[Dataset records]
+++
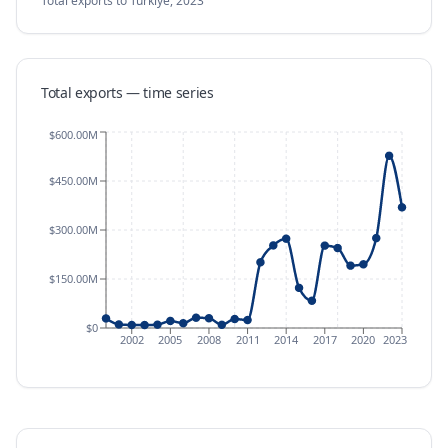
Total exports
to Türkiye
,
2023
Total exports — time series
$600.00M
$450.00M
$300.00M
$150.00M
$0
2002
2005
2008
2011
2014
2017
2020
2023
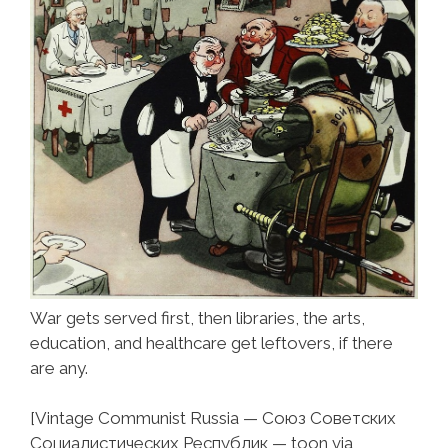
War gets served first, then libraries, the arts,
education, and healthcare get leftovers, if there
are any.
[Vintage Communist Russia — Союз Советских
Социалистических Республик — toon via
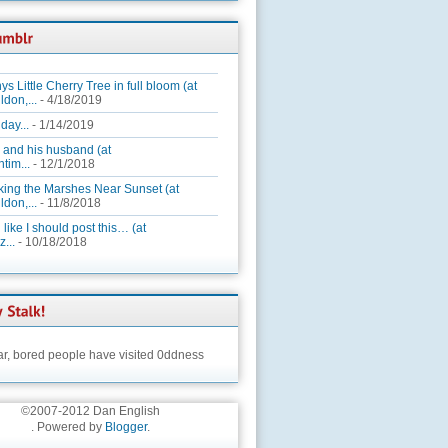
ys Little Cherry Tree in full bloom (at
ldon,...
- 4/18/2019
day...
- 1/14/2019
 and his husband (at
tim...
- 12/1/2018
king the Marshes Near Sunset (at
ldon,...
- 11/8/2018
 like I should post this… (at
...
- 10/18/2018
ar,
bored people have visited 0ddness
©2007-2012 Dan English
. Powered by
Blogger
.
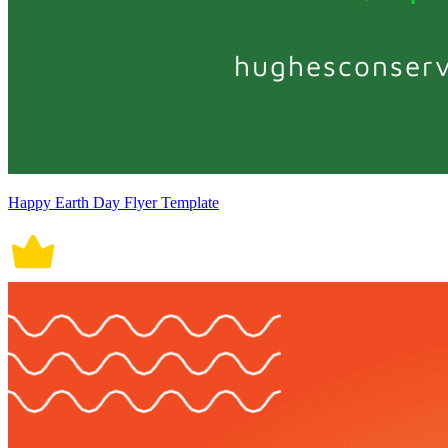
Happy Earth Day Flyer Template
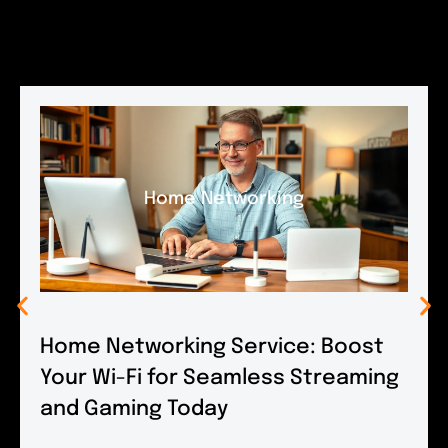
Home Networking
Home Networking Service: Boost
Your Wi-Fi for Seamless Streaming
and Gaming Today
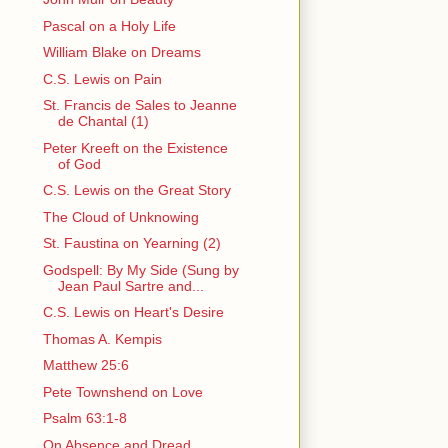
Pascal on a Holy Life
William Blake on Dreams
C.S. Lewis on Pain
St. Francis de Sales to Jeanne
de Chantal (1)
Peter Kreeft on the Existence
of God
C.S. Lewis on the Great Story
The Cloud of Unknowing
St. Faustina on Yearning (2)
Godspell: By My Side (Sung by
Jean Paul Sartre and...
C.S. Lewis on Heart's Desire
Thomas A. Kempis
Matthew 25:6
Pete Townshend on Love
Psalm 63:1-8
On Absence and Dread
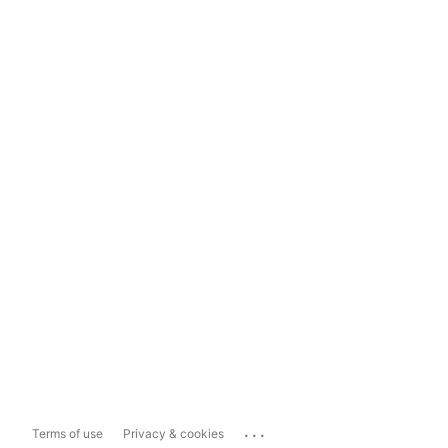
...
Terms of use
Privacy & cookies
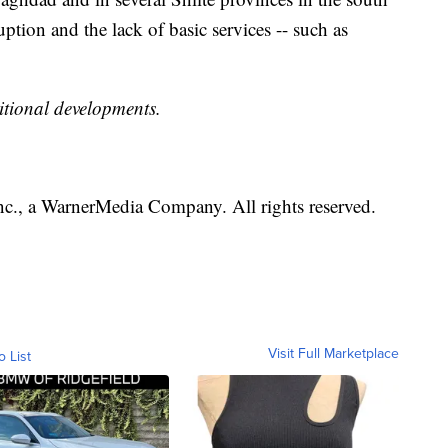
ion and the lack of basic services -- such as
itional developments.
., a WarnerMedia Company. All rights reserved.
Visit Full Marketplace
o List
+++
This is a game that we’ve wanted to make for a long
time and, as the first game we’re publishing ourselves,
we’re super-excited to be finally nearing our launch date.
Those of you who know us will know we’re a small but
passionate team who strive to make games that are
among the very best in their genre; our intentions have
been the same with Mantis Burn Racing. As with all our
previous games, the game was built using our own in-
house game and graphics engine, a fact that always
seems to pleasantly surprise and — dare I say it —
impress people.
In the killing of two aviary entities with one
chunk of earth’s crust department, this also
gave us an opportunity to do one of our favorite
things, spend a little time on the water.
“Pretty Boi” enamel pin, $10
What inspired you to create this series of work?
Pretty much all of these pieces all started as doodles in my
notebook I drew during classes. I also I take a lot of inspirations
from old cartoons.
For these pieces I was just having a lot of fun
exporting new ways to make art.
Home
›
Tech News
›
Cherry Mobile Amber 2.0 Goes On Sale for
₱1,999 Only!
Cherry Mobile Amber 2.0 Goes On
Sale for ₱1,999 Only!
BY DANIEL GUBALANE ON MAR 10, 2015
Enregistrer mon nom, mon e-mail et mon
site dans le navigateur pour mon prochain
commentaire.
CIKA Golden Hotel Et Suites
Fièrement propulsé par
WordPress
+++
## Prompt
List every line from the rows above that contains the word "Amber", copying each line in full.

## Output
Cherry Mobile Amber 2.0 Goes On Sale for
Cherry Mobile Amber 2.0 Goes On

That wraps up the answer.